[Excerpted records]

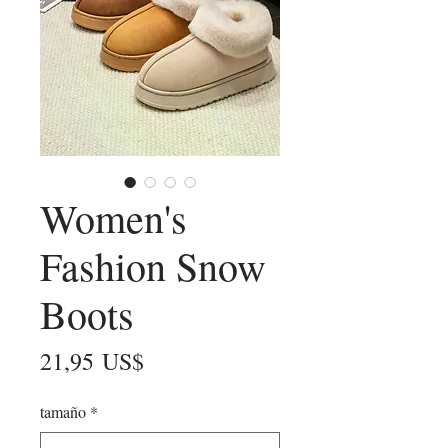
Women's
Fashion Snow
Boots
Precio
21,95 US$
tamaño
*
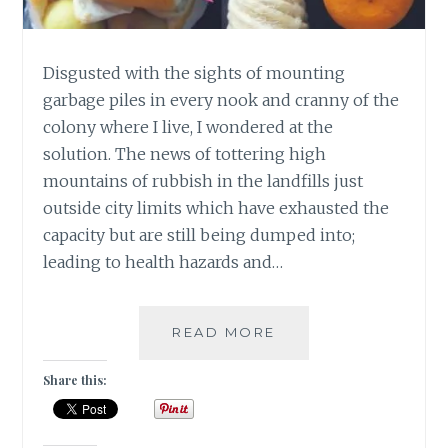
Disgusted with the sights of mounting
garbage piles in every nook and cranny of the
colony where I live, I wondered at the
solution. The news of tottering high
mountains of rubbish in the landfills just
outside city limits which have exhausted the
capacity but are still being dumped into;
leading to health hazards and…
4
READ MORE
EASY
STEPS
Share this:
TO
CONVERT
USELESS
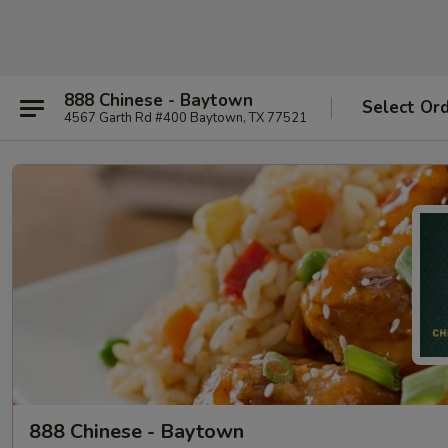
888 Chinese - Baytown
Select Or
4567 Garth Rd #400 Baytown, TX 77521
888 Chinese - Baytown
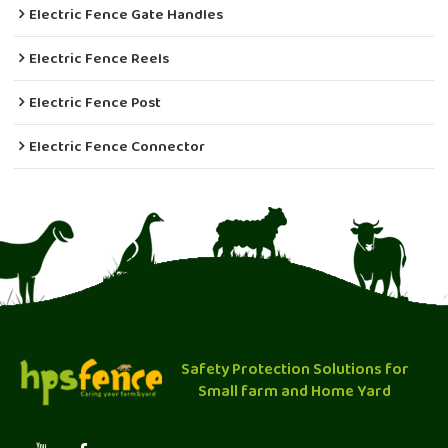
Electric Fence Gate Handles
Electric Fence Reels
Electric Fence Post
Electric Fence Connector
Safety Protection Solutions for
Small farm and Home Yard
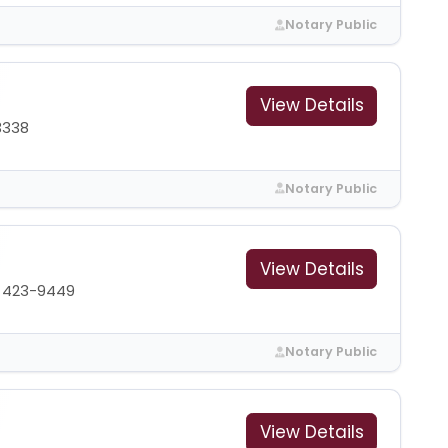
Notary Public
View Details
3338
Notary Public
View Details
 423-9449
Notary Public
View Details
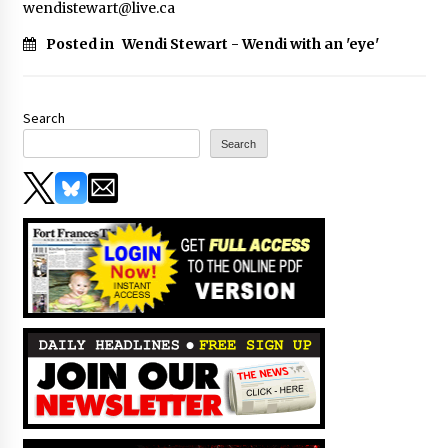
wendistewart@live.ca
Posted in
Wendi Stewart - Wendi with an 'eye'
Search
Search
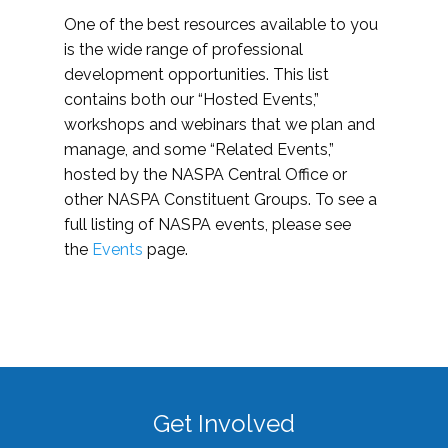
One of the best resources available to you
is the wide range of professional
development opportunities. This list
contains both our “Hosted Events,”
workshops and webinars that we plan and
manage, and some “Related Events,”
hosted by the NASPA Central Office or
other NASPA Constituent Groups. To see a
full listing of NASPA events, please see
the
Events
page.
Get Involved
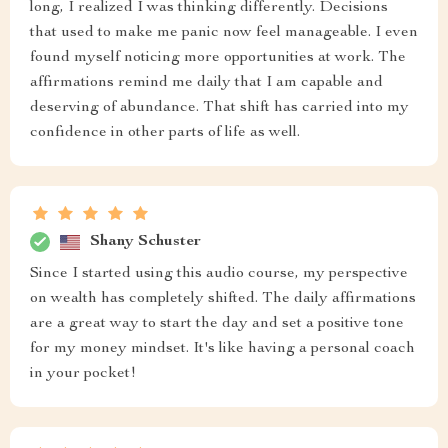
long, I realized I was thinking differently. Decisions
that used to make me panic now feel manageable. I even
found myself noticing more opportunities at work. The
affirmations remind me daily that I am capable and
deserving of abundance. That shift has carried into my
confidence in other parts of life as well.
Shany Schuster
Since I started using this audio course, my perspective
on wealth has completely shifted. The daily affirmations
are a great way to start the day and set a positive tone
for my money mindset. It's like having a personal coach
in your pocket!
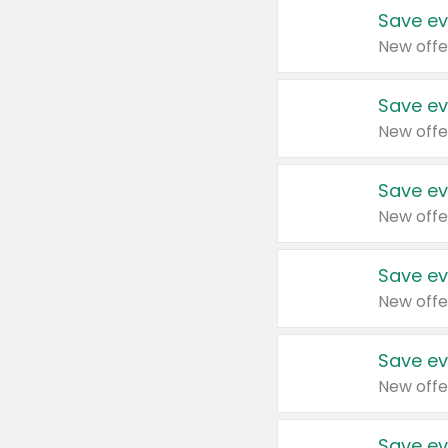
Save ev
New offe
Save ev
New offe
Save ev
New offe
Save ev
New offe
Save ev
New offe
Save ev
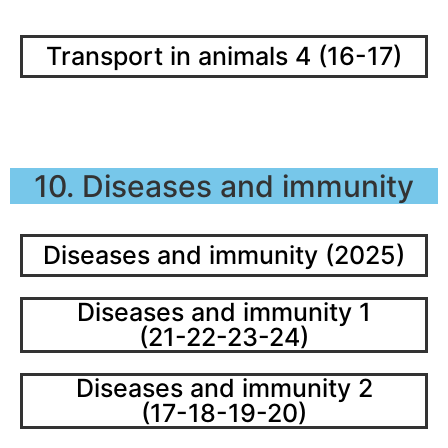
Transport in animals 4 (16-17)
10. Diseases and immunity
Diseases and immunity (2025)
Diseases and immunity 1
(21-22-23-24)
Diseases and immunity 2
(17-18-19-20)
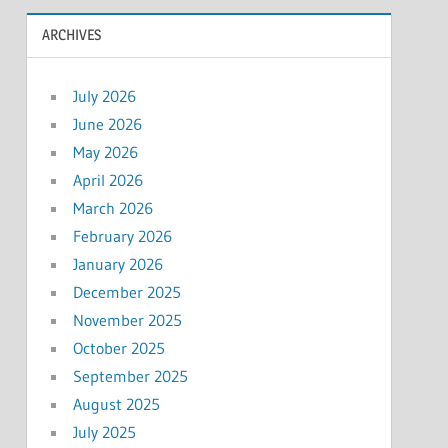
ARCHIVES
July 2026
June 2026
May 2026
April 2026
March 2026
February 2026
January 2026
December 2025
November 2025
October 2025
September 2025
August 2025
July 2025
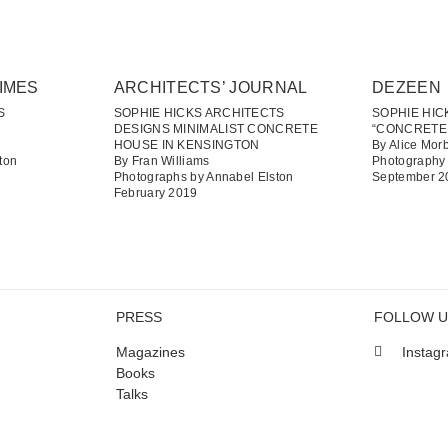
IMES
ARCHITECTS’ JOURNAL
DEZEEN
S
SOPHIE HICKS ARCHITECTS
SOPHIE HI
DESIGNS MINIMALIST CONCRETE
“CONCRETE
HOUSE IN KENSINGTON
By Alice Mor
ton
By Fran Williams
Photography 
Photographs by Annabel Elston
September 2
February 2019
PRESS
FOLLOW 
Magazines
Instag
Books
Talks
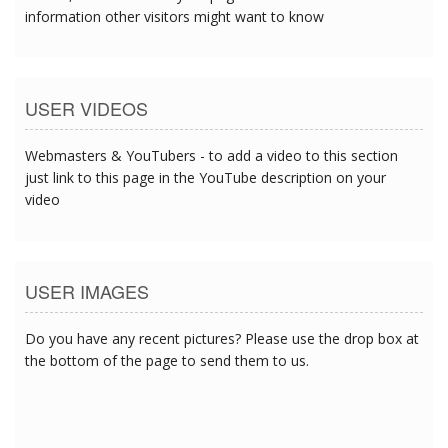
information other visitors might want to know
USER VIDEOS
Webmasters & YouTubers - to add a video to this section
just link to this page in the YouTube description on your
video
USER IMAGES
Do you have any recent pictures? Please use the drop box at
the bottom of the page to send them to us.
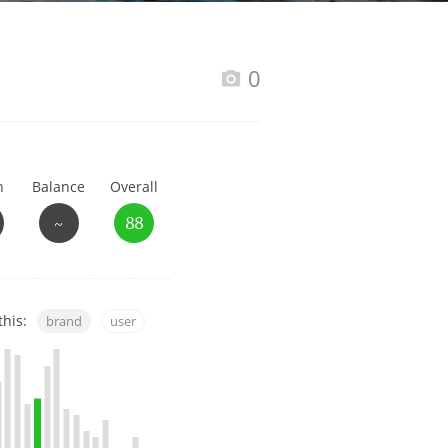
Happy Birthday!!
0
In Memory...
h
Balance
Overall
Whisky and baseball
~
88
this:
brand
user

[/Excerpted records]

### Exercise details:
Rewrite the records above with every "Notary Public" changed to "Notary Service" and all other text left as it is. Omit the pictures from your answer.

### Response:
Women's
Fashion Snow
Boots
Precio
21,95 US$
tamaño
*
Disgusted with the sights of mounting
garbage piles in every nook and cranny of the
colony where I live, I wondered at the
solution. The news of tottering high
mountains of rubbish in the landfills just
outside city limits which have exhausted the
capacity but are still being dumped into;
leading to health hazards and…
4
READ MORE
EASY
STEPS
Share this:
TO
CONVERT
USELESS
888 Chinese - Baytown
Select Or
4567 Garth Rd #400 Baytown, TX 77521
888 Chinese - Baytown
Electric Fence Gate Handles
Electric Fence Reels
Electric Fence Post
Electric Fence Connector
Safety Protection Solutions for
Small farm and Home Yard
Notary Service
View Details
3338
Notary Service
View Details
 423-9449
Notary Service
View Details
wendistewart@live.ca
Posted in
Wendi Stewart - Wendi with an 'eye'
Search
Search
One of the best resources available to you
is the wide range of professional
development opportunities. This list
contains both our “Hosted Events,”
workshops and webinars that we plan and
manage, and some “Related Events,”
hosted by the NASPA Central Office or
other NASPA Constituent Groups. To see a
full listing of NASPA events, please see
the
Events
page.
Get Involved
long, I realized I was thinking differently. Decisions
that used to make me panic now feel manageable. I even
found myself noticing more opportunities at work. The
affirmations remind me daily that I am capable and
deserving of abundance. That shift has carried into my
confidence in other parts of life as well.
Shany Schuster
Since I started using this audio course, my perspective
on wealth has completely shifted. The daily affirmations
are a great way to start the day and set a positive tone
for my money mindset. It's like having a personal coach
in your pocket!
Save ev
New offe
Save ev
New offe
Save ev
New offe
Save ev
New offe
Save ev
New offe
Save ev
Transport in animals 4 (16-17)
10. Diseases and immunity
Diseases and immunity (2025)
Diseases and immunity 1
(21-22-23-24)
Diseases and immunity 2
(17-18-19-20)
ARCHIVES
July 2026
June 2026
May 2026
April 2026
March 2026
February 2026
January 2026
December 2025
November 2025
October 2025
September 2025
August 2025
July 2025
IMES
ARCHITECTS’ JOURNAL
DEZEEN
S
SOPHIE HICKS ARCHITECTS
SOPHIE HI
DESIGNS MINIMALIST CONCRETE
“CONCRETE
HOUSE IN KENSINGTON
By Alice Mor
ton
By Fran Williams
Photography 
Photographs by Annabel Elston
September 2
February 2019
PRESS
FOLLOW 
Magazines
Instag
Books
Talks
information other visitors might want to know
USER VIDEOS
Webmasters & YouTubers - to add a video to this section
just link to this page in the YouTube description on your
video
USER IMAGES
Do you have any recent pictures? Please use the drop box at
the bottom of the page to send them to us.
Happy Birthday!!
0
In Memory...
h
Balance
Overall
Whisky and baseball
~
88
this:
brand
user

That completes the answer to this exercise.